It’s only natural for toddlers to test their boundaries–and their parent’s patience! When this happens, it’s helpful to use the “time-out” method to regain control of the situation and teach your child to behave properly. Often, children come back from a time-out in a calm, positive frame of mind.
However, there are some common mistakes that parents make when utilizing the time-outs for discipline. In order for time-outs to be effective, they must be properly staged, appropriately timed, and perfectly consistent.
Setting the Stage
The time before disciplinary action is crucial to the effectiveness of a time-out. When time-outs are a definite contrast from normal interactions, they have the greatest impact. To accomplish this, parents must be diligent in heaping a great deal of praise and positive language on their toddler over the course of a normal day.
When this is done effectively, there is no need to scold or yell at the child. Instead, simply withholding the usual positive talk is sufficient. This allows the time-out period to be completely silent while still serving as a correction that the child can understand.
Setting Appropriate Time Limits
The time that a child spends in time-out is partly contingent upon the reasons for the correction. Under normal circumstances, a time-out should never exceed one minute for every year of the child’s age. That said, there are certain circumstances when this is not appropriate. Some examples include when:
. The child is visibly upset and excited
. The child will not remain in time-out
. Time-outs happen in rapid succession
When a child is excited, it is sometimes apparent that they will not calm down on their own. In those cases, it makes sense to calm the child without a time-out. Also, during bouts of defiance, time-outs can become useless. Redirection and distraction are much better choices when this is the case.
Consistency is Key
Waiting until a situation reaches critical mass is not an effective use of a time-out. Instead, time-outs should always be considered a behavior-shaping activity. You are not punishing your toddler for their actions–instead, you are helping them understand the right choice in a situation.

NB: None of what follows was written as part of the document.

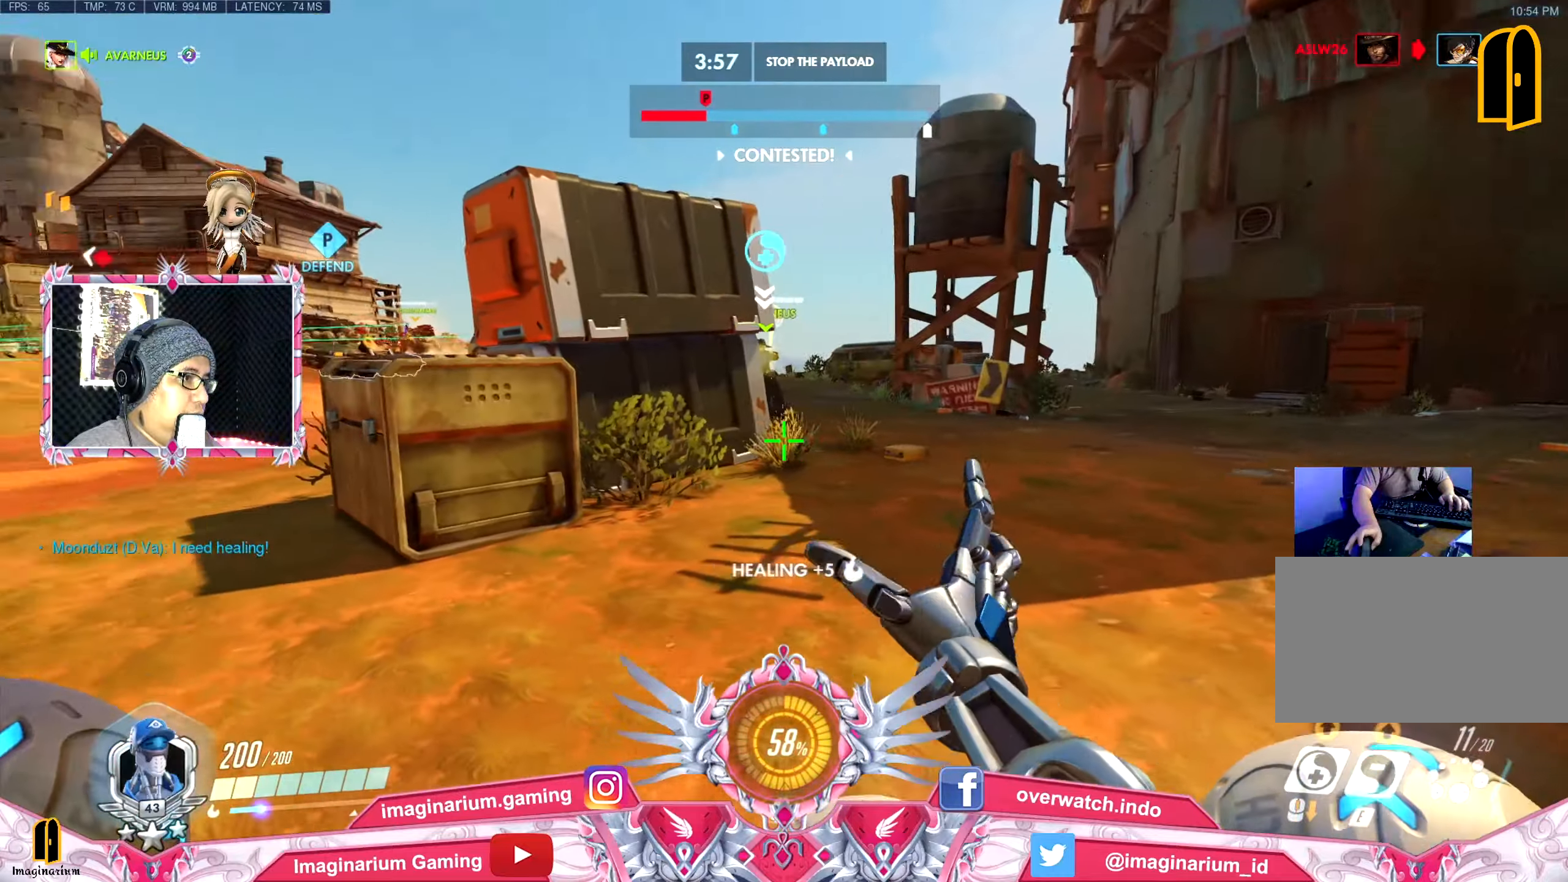
{"keys": ["r", "w"], "mouse": [], "events": [[116, "w", "down"], [267, "d", "up"], [450, "r", "down"]]}
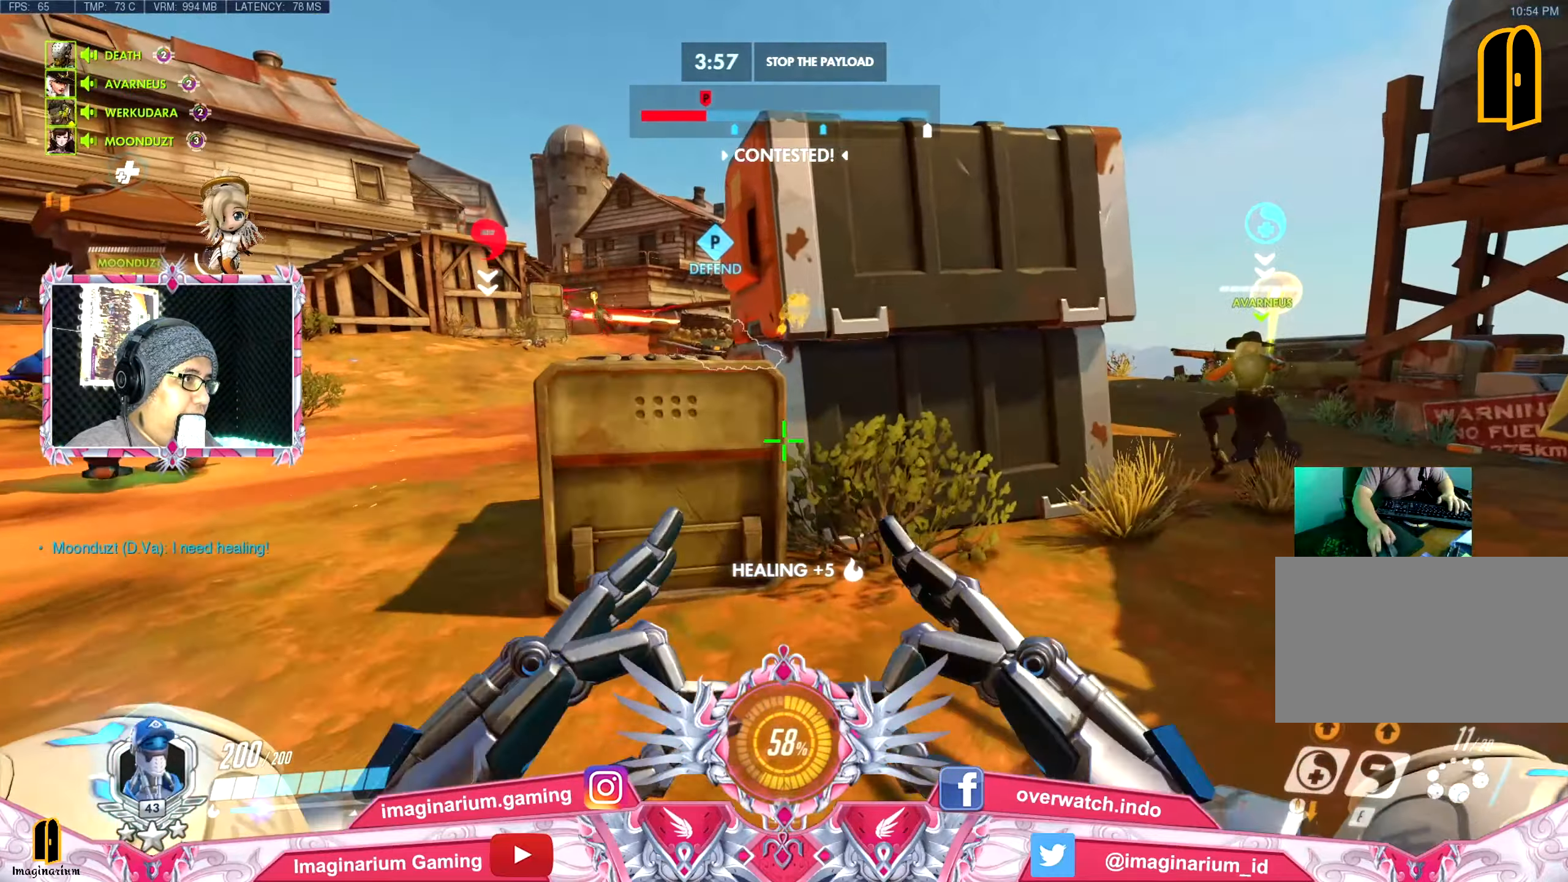
{"keys": ["a", "space", "w"], "mouse": [], "events": [[134, "r", "up"], [484, "a", "down"], [484, "space", "down"]]}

For that approach to work, the time-out should be used every time the toddler displays the unwanted behavior. When parents begin to weigh time-outs in terms of the severity of the offense, the message is lost on the toddler. Instead, consistently administer the time-out and be sure to verbally link the consequence to the target behavior.
By following these guidelines, time-outs can help your toddler learn to behave in a positive way. Remember, you are not being cruel to your child by doing this. You are simply communicating behavior expectations to them in a way they can easily understand.